The Demise of Dead Space 2's Franco Delille: How Visceral Killed a Man in One Minute
Joystiq interviews Visceral Games and finds out how one gruesome minute of Dead Space 2 was made.
In the future, our starship captains won't be as blindly heroic as their television counterparts. Their years of virtual training -- inside holo-capsule games like Dead Space 13: Amputheater -- will impart every single reason to avoid stranded ships and suspect space colonies. Even here, in 2011, Dead Space 2 provides an uncomfortable glimpse at the scary doors, inadequate fluorescent lighting and snarling horrors that await us off-planet. And that's before you die and come back to vicious near-life as a necrotized bag of flesh, running around wildly with scissors for hands.

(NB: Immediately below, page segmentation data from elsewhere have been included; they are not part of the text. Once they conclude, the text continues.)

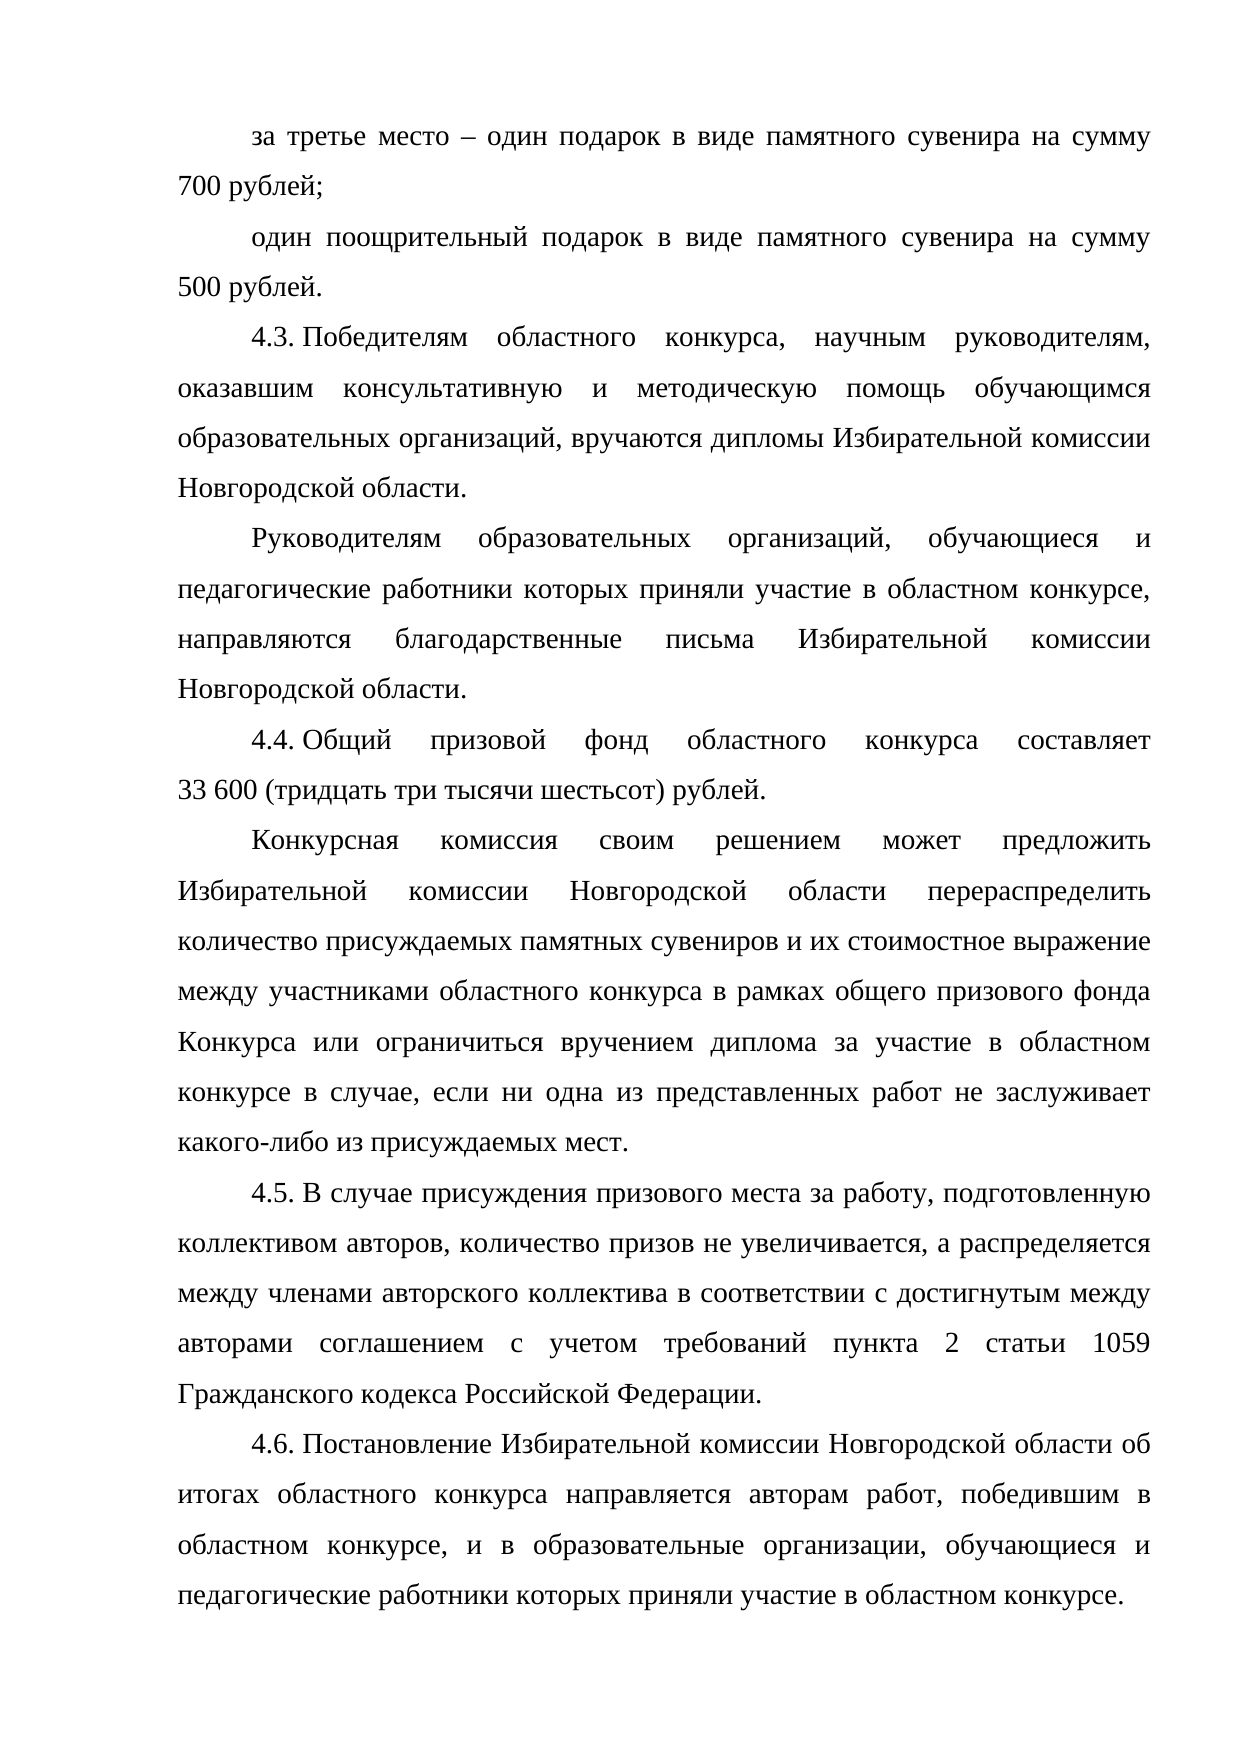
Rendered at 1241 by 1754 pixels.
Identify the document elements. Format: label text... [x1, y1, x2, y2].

text за третье место – один подарок в виде памятного сувенира на сумму 700 рублей; [177, 118, 1152, 202]
text Руководителям образовательных организаций, обучающиеся и педагогические работники которых приняли участие в областном конкурсе, направляются благодарственные письма Избирательной комиссии Новгородской области. [177, 521, 1152, 705]
text 4.5. В случае присуждения призового места за работу, подготовленную коллективом авторов, количество призов не увеличивается, а распределяется между членами авторского коллектива в соответствии с достигнутым между авторами соглашением с учетом требований пункта 2 статьи 1059 Гражданского кодекса Российской Федерации. [177, 1175, 1152, 1409]
text 4.4. Общий призовой фонд областного конкурса составляет 33 600 (тридцать три тысячи шестьсот) рублей. [177, 722, 1152, 806]
text Конкурсная комиссия своим решением может предложить Избирательной комиссии Новгородской области перераспределить количество присуждаемых памятных сувениров и их стоимостное выражение между участниками областного конкурса в рамках общего призового фонда Конкурса или ограничиться вручением диплома за участие в областном конкурсе в случае, если ни одна из представленных работ не заслуживает какого-либо из присуждаемых мест. [177, 822, 1152, 1158]
text один поощрительный подарок в виде памятного сувенира на сумму 500 рублей. [177, 219, 1152, 303]
text 4.6. Постановление Избирательной комиссии Новгородской области об итогах областного конкурса направляется авторам работ, победившим в областном конкурсе, и в образовательные организации, обучающиеся и педагогические работники которых приняли участие в областном конкурсе. [177, 1426, 1152, 1611]
text 4.3. Победителям областного конкурса, научным руководителям, оказавшим консультативную и методическую помощь обучающимся образовательных организаций, вручаются дипломы Избирательной комиссии Новгородской области. [177, 319, 1152, 504]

The inhospitable, rickety world of Dead Space 2 and the disgusting creatures that populate it (and the necromorphs) don't seem worthy of care and devotion, yet it's all you see in every fuggy, expertly lit scene. There's no better way to see the detail-driven efforts of developer Visceral Games than by narrowing your focus to just one minute of the game, in which you're forced to watch a man shed every semblance of humanity and transform into a grotesque mess of flesh.
It's probably not as painful as it looks, I found out, because the poor guy doesn't have a brain.